The main sources of the word frequency-filtered vocabulary are the top 10K in the British National Corpus, the Google Web Corpus and the New General Service Lists. Not all words in these lists are included since due to sampling bias there are uncommon words like athelstan or phentermine, as well as foreign words. Also excluded are initialisms.

Changelog

See Changelog

Contribuiting

If you'd like to contribute a correction or an addition, or make a request for an addition, you can make a pull request or open an issue.

MIT License (MIT)

Copyright (c) 2017 by Jose Llarena

Permission is hereby granted, free of charge, to any person obtaining a copy of this software and associated documentation files (the "Software"), to deal in the Software without restriction, including without limitation the rights to use, copy, modify, merge, publish, distribute, sublicense, and/or sell copies of the Software, and to permit persons to whom the Software is furnished to do so, subject to the following conditions:

The above copyright notice and this permission notice shall be included in all copies or substantial portions of the Software.

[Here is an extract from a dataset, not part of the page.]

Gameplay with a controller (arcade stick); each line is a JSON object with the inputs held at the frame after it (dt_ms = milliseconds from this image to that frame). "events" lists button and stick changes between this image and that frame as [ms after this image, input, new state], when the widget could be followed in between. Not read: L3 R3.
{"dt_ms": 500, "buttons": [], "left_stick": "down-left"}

THE SOFTWARE IS PROVIDED "AS IS", WITHOUT WARRANTY OF ANY KIND, EXPRESS OR IMPLIED, INCLUDING BUT NOT LIMITED TO THE WARRANTIES OF MERCHANTABILITY, FITNESS FOR A PARTICULAR PURPOSE AND NONINFRINGEMENT. IN NO EVENT SHALL THE AUTHORS OR COPYRIGHT HOLDERS BE LIABLE FOR ANY CLAIM, DAMAGES OR OTHER LIABILITY, WHETHER IN AN ACTION OF CONTRACT, TORT OR OTHERWISE, ARISING FROM, OUT OF OR IN CONNECTION WITH THE SOFTWARE OR THE USE OR OTHER DEALINGS IN THE SOFTWARE.